Sistema Nacional de Indicadores em

DIREITOS HUMANOS

 

Direito Humano à Saúde

            O Direito Humano à Saúde deve ser entendido como o direito ao desfrute de uma gama de bens, serviços e condições necessárias para se alcançar o mais alto nível possível de Saúde. Fundamental e indispensável para o exercício de outros direitos, ele implica não somente a atenção sanitária oportuna e apropriada, mas também acesso aos principais fatores determinantes da Saúde, como o acesso à água potável, condições sanitárias e habitação adequada e condições sadias de trabalho e um meio ambiente saudável.

 

           O principal marco normativo internacional do Direito Humano à Saúde é o Pacto Internacional sobre os Direitos Econômicos, Sociais e Culturais (Pidesc), cujo artigo 12 estabelece que:

 

             Os Estados [...] reconhecem o direito de todas as pessoas de gozar do melhor estado de Saúde física e mental possível de atingir.

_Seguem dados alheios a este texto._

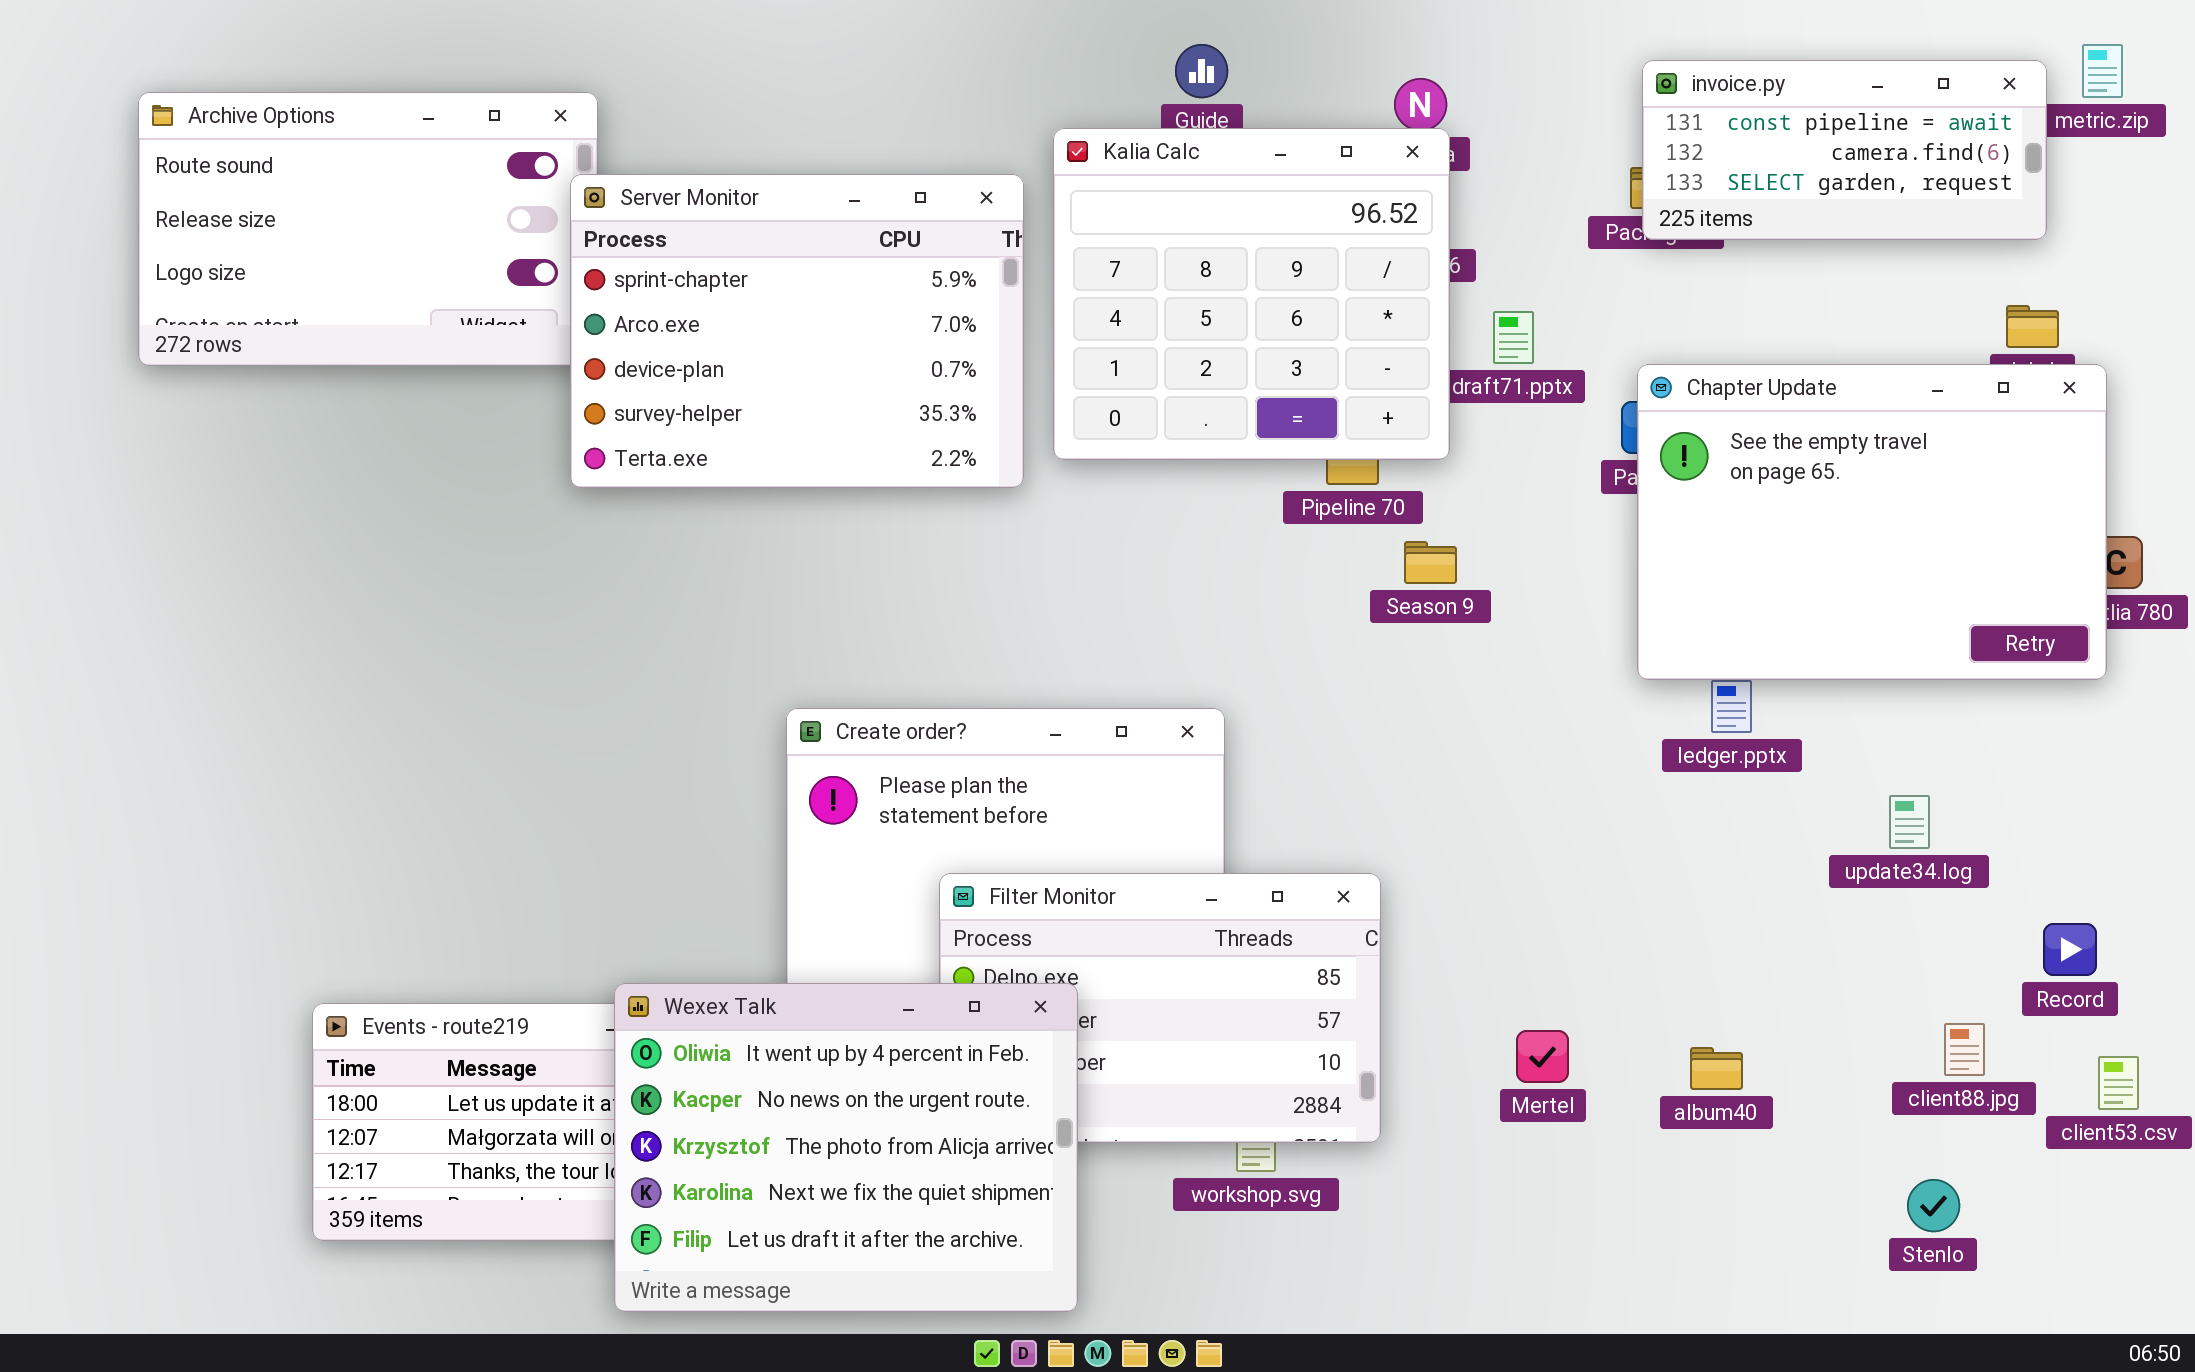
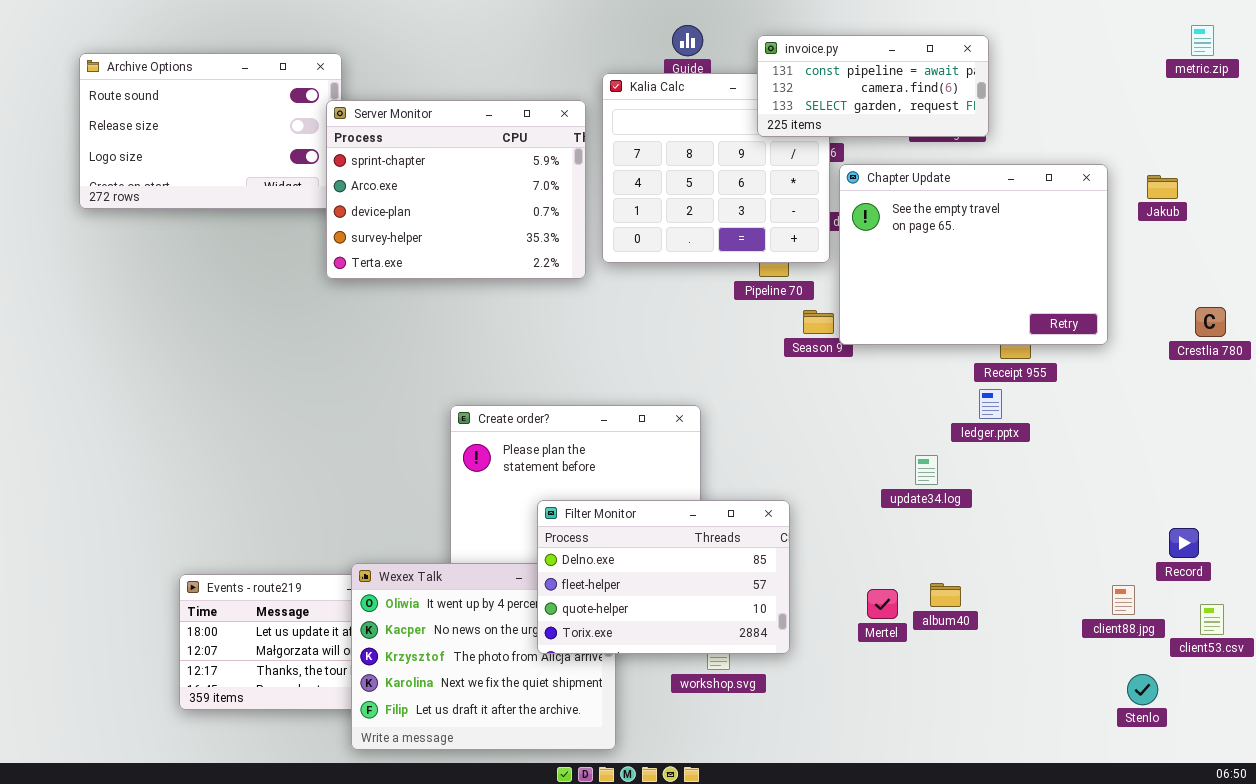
invoice.py: [1642,60,2047,240] -> [757,35,989,137], moved
Chapter Update: [1637,364,2107,680] -> [839,164,1108,345], moved
update34.log: [1889,795,1930,849] -> [915,455,938,485], moved
Filter Monitor: [939,873,1381,1143] -> [537,500,790,654], raised
album40: [1690,1047,1743,1090] -> [930,583,961,607], moved
Stenlo: [1907,1179,1960,1232] -> [1127,674,1158,705], moved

As medidas que os Estados [...] tomarem com vista a assegurar o pleno exercício deste direito deverão compreender as medidas necessárias para assegurar:

 

                       A) A diminuição da mortinatalidade e da mortalidade infantil, bem como o são desenvolvimento da criança;

                       B) O melhoramento de todos os aspectos de higiene do meio ambiente e da higiene industrial;

                       C) A profilaxia, tratamento e controlo das doenças epidêmicas, endêmicas, profissionais e outras;

                       D) A criação de condições próprias a assegurar a todas as pessoas serviços médicos e ajuda médica em caso de doença.

 

             Mais do que o direito de ser saudável, o Direito Humano à Saúde deve desta forma ser entendido como o direito a ter provido bens, serviços e condições necessárias para o desfrute da Saúde. Com base nos princípios da não-discriminação e da acessibilidade, deve ser entendido como compreendendo também o acesso equitativo a um sistema de Saúde de qualidade, bem como de ser livre de tratamentos não consentidos e ter garantida a liberdade sexual e reprodutiva.

 

            Segundo o Comentário Geral nº 14, aprovado em 11 de agosto de 2000 pelo Comitê dos Direitos Econômicos, Sociais e Culturais da Organização das Nações Unidas, é obrigação dos Estados prover acesso igual e oportuno aos serviços de atenção à Saúde – sejam eles curativos preventivos e de reabilitação ou de Educação em Saúde – bem como de prover tratamento apropriado de doenças, lesões e incapacidades.

 

           Além disso, é obrigação dos Estados possibilitar, sempre que possível, que tal acesso se dê a uma distância razoável do local de residência da pessoa atendida. Pelo mesmo princípio da acessibilidade geográfica ou física, as instalações, bens e serviços de Saúde devem estar ao alcance físico de todas e todos, especialmente dos grupos em situação de vulnerabilidade ou marginalizados, como as minorias étnicas e populações indígenas, mulheres, crianças, adolescentes, pessoas idosas, pessoas com deficiência e pessoas com HIV / AIDS.

 

           No plano interno, o Direito Humano à Saúde está descrito nos artigos sexto e 196 da Constituição Federal como “direito de todos e dever do Estado, garantido mediante políticas sociais e econômicas que visem à redução do risco de doença e de outros agravos e ao acesso universal e igualitário às ações e serviços para sua promoção, proteção e recuperação”. Desta forma, a efetiva realização do Direito Humano à Saúde pressupõe o acesso equitativo às ações e serviços de Saúde.